TrunkSpace: When do you feel the most energized and inspired as an actor? What is it that excites you about the craft?
Masterson: When it all starts coming together. When the various pieces that have been planned and rehearsed start to gel and I can tell it’s just starting to become something. That’s when I’m most excited to be doing it.

Masterson in Mystic Cosmic Patrol

TrunkSpace: Where are you the hardest on yourself as an actor?
Masterson: I’m never hard on myself as an actor. I generally give it all I have and when I feel I fell short, I think, “Ha, well that didn’t work out!”

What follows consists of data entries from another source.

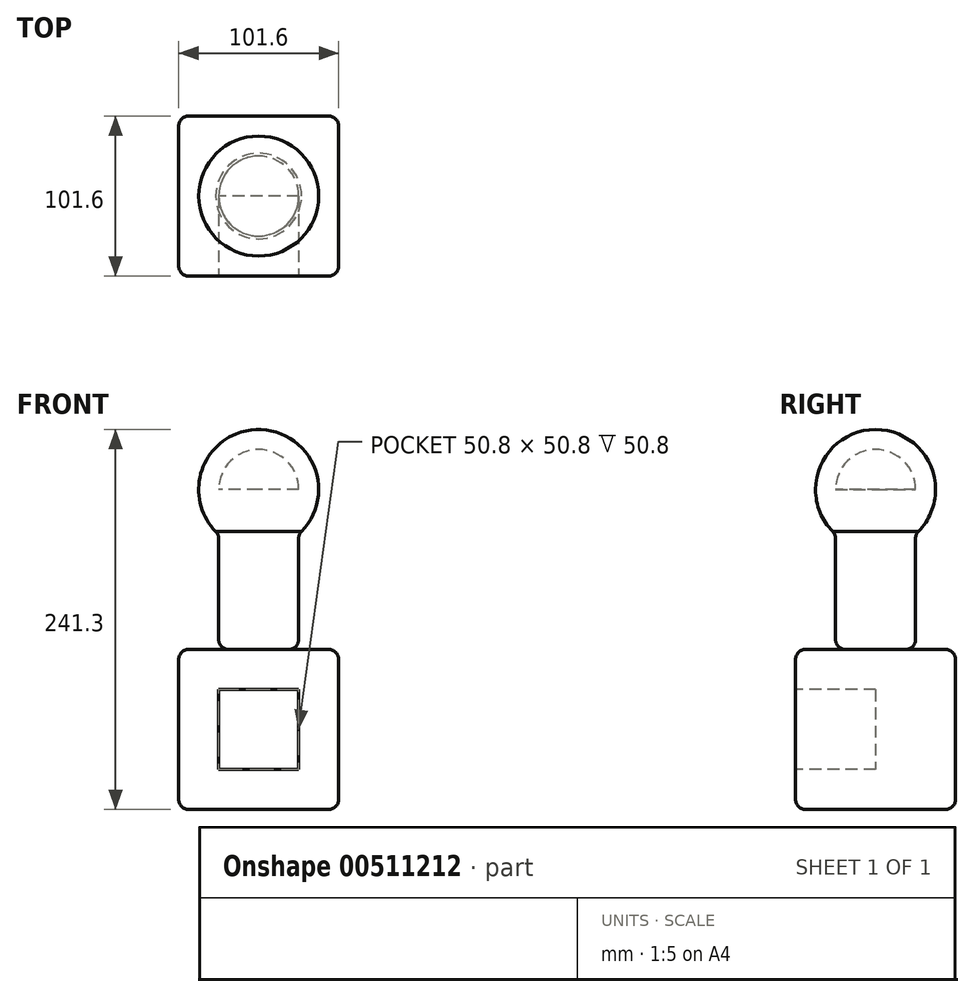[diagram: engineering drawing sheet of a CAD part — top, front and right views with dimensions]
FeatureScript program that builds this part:
annotation { "Feature Type Name" : "Feature", "Feature Type Description" : "" }
export const myFeature = defineFeature(function(context is Context, id is Id, definition is map)
    precondition{}
    {
        {
            var Q0;
            Q0=qCreatedBy(makeId("Top.planeOp"),FACE);
            var sketch = newSketch(context, id + "F0", { "sketchPlane" : qUnion([Q0])});
            skLineSegment(sketch, "E0.bottom", {"start": v(50.8, 50.8) * mm, "end": v(-50.8, 50.8) * mm});
            skLineSegment(sketch, "E0.top", {"start": v(50.8, -50.8) * mm, "end": v(-50.8, -50.8) * mm});
            skLineSegment(sketch, "E0.left", {"start": v(50.8, 50.8) * mm, "end": v(50.8, -50.8) * mm});
            skLineSegment(sketch, "E0.right", {"start": v(-50.8, 50.8) * mm, "end": v(-50.8, -50.8) * mm});
            skPoint(sketch, "E0.middle", {"position": v(0, 0) * mm});
            skSolve(sketch);
        }
        {
            var Q0;
            Q0=makeQuery(id+"F0.imprint","IMPRINT",FACE,{"disambiguationData":[TD([[makeQuery(id+"F0.imprint","IMPRINT",EDGE,{"derivedFrom":sQuery(id+"F0.wireOp",EDGE,"E0.bottom")}),1.0]])]});
            extrude(context, id + "F1", {"entities" : qUnion([Q0]), "depth" : 101.6 * mm});
        }
        {
            var Q0;
            Q0=makeQuery(id+"F1.opExtrude","CAP_FACE",FACE,{"disambiguationData":[OSD([sQuery(id+"F0.wireOp",EDGE,"E0.bottom"),sQuery(id+"F0.wireOp",EDGE,"E0.top"),sQuery(id+"F0.wireOp",EDGE,"E0.left"),sQuery(id+"F0.wireOp",EDGE,"E0.right")])],"isStart":false});
            var sketch = newSketch(context, id + "F2", { "sketchPlane" : qUnion([Q0])});
            skCircle(sketch, "E1", {"center": v(0, 0) * mm, "radius": 25.4 * mm});
            skSolve(sketch);
        }
        {
            var Q0;
            Q0=makeQuery(id+"F2.imprint","IMPRINT",FACE,{"disambiguationData":[TD([[makeQuery(id+"F2.imprint","IMPRINT",EDGE,{"derivedFrom":sQuery(id+"F2.wireOp",EDGE,"E1")}),1.0]])]});
            extrude(context, id + "F3", {"entities" : qUnion([Q0]), "depth" : 101.6 * mm});
        }
        {
            var Q0;
            Q0=makeQuery(id+"F3.opExtrude","CAP_FACE",FACE,{"disambiguationData":[OSD([sQuery(id+"F2.wireOp",EDGE,"E1")])],"isStart":false});
            var sketch = newSketch(context, id + "F4", { "sketchPlane" : qUnion([Q0])});
            skArc(sketch, "E2", {"start": v(0, -38.1) * mm, "mid": v(38.1, 0) * mm, "end": v(0, 38.1) * mm});
            skLineSegment(sketch, "E3", {"start": v(0, 38.1) * mm, "end": v(0, -38.1) * mm});
            skSolve(sketch);
        }
        {
            var Q0;
            {var subQ0=sQuery(id+"F4.wireOp",EDGE,"E2");Q0=makeQuery(id+"F4.imprint","IMPRINT",FACE,{"disambiguationData":[TD([[makeQuery(id+"F4.imprint","IMPRINT",EDGE,{"derivedFrom":subQ0}),1.0]])]});}
            var Q1;
            Q1=sQuery(id+"F4.wireOp",EDGE,"E3");
            revolve(context, id + "F5", {"operationType" : NewBodyOperationType.ADD, "entities" : qUnion([Q0]), "axis" : qUnion([Q1]), "revolveType" : RevolveType.FULL});
        }
        {
            var Q0;
            Q0=makeQuery(id+"F1.opExtrude","SWEPT_FACE",FACE,{"disambiguationData":[OSD([sQuery(id+"F0.wireOp",EDGE,"E0.top")])]});
            var sketch = newSketch(context, id + "F6", { "sketchPlane" : qUnion([Q0])});
            skLineSegment(sketch, "E4.bottom", {"start": v(25.4, 76.2) * mm, "end": v(-25.4, 76.2) * mm});
            skLineSegment(sketch, "E4.top", {"start": v(25.4, 25.4) * mm, "end": v(-25.4, 25.4) * mm});
            skLineSegment(sketch, "E4.left", {"start": v(25.4, 76.2) * mm, "end": v(25.4, 25.4) * mm});
            skLineSegment(sketch, "E4.right", {"start": v(-25.4, 76.2) * mm, "end": v(-25.4, 25.4) * mm});
            skPoint(sketch, "E4.middle", {"position": v(0, 50.8) * mm});
            skPoint(sketch, "E4.middle.positionSnap0", {"position": v(50.8, 50.8) * mm});
            skPoint(sketch, "E4.centerSnap0", {"position": v(50.8, 50.8) * mm});
            skSolve(sketch);
        }
        {
            var Q0;
            Q0=makeQuery(id+"F6.imprint","IMPRINT",FACE,{"disambiguationData":[TD([[makeQuery(id+"F6.imprint","IMPRINT",EDGE,{"derivedFrom":sQuery(id+"F6.wireOp",EDGE,"E4.bottom")}),1.0]])]});
            extrude(context, id + "F7", {"entities" : qUnion([Q0]), "operationType" : NewBodyOperationType.REMOVE, "oppositeDirection" : true, "depth" : 50.8 * mm});
        }
        {
            var Q0;
            Q0=makeQuery(id+"F1.opExtrude","SWEPT_FACE",FACE,{"disambiguationData":[OSD([sQuery(id+"F0.wireOp",EDGE,"E0.left")])]});
            var Q1;
            Q1=makeQuery(id+"F1.opExtrude","CAP_FACE",FACE,{"disambiguationData":[OSD([sQuery(id+"F0.wireOp",EDGE,"E0.bottom"),sQuery(id+"F0.wireOp",EDGE,"E0.top"),sQuery(id+"F0.wireOp",EDGE,"E0.left"),sQuery(id+"F0.wireOp",EDGE,"E0.right")])],"isStart":false});
            var Q2;
            Q2=makeQuery(id+"F1.opExtrude","SWEPT_FACE",FACE,{"disambiguationData":[OSD([sQuery(id+"F0.wireOp",EDGE,"E0.right")])]});
            var Q3;
            Q3=makeQuery(id+"F1.opExtrude","SWEPT_FACE",FACE,{"disambiguationData":[OSD([sQuery(id+"F0.wireOp",EDGE,"E0.bottom")])]});
            var Q4;
            Q4=makeQuery(id+"F1.opExtrude","CAP_FACE",FACE,{"disambiguationData":[OSD([sQuery(id+"F0.wireOp",EDGE,"E0.bottom"),sQuery(id+"F0.wireOp",EDGE,"E0.top"),sQuery(id+"F0.wireOp",EDGE,"E0.left"),sQuery(id+"F0.wireOp",EDGE,"E0.right")])],"isStart":true});
            var Q5;
            Q5=makeQuery(id+"F3.opExtrude","CAP_EDGE",EDGE,{"disambiguationData":[OSD([sQuery(id+"F2.wireOp",EDGE,"E1")])],"isStart":true});
            var Q6;
            Q6=makeQuery(id+"F5.boolean.opBoolean","INTERSECT",EDGE,{"derivedFrom":[makeQuery(id+"F3.opExtrude","SWEPT_FACE",FACE,{"disambiguationData":[OSD([sQuery(id+"F2.wireOp",EDGE,"E1")])]}),makeQuery(id+"F5.opRevolve","SWEPT_FACE",FACE,{"disambiguationData":[OSD([sQuery(id+"F4.wireOp",EDGE,"E2")])]})]});
            fillet(context, id + "F8", {"entities" : qUnion([Q0, Q1, Q2, Q3, Q4, Q5, Q6]), "radius" : 6.35 * mm, "tangentPropagation" : true, "allowEdgeOverflow" : false});
        }
    });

TrunkSpace: You played Francis on “Malcolm in the Middle” for 151 episodes. If “Mystic Cosmic Patrol” gets picked up and finds the kind of success that enables it to stay on the air that long, would you be happy playing a character again for such an extended period of time?
Masterson: Absolutely.

TrunkSpace: Potty Mouth sets a nice table of villains to come. What other kind of villains would you like to see the blue patrol member lay the mystic cosmic smackdown on? It seems like it is an “anything you can imagine” situation, which leaves the door open for some character-creating fun.
Masterson: I’d like to see some sort of a human centipede inspired space robot that feeds off of Earthlings it appropriates into its “circle”. That or a giant walking Zoltar machine who shouts fortunes at people, which come true the next morning, but they’re always terrible, terrible fortunes…

“Mystic Cosmic Patrol” debuts today at Funny or Die.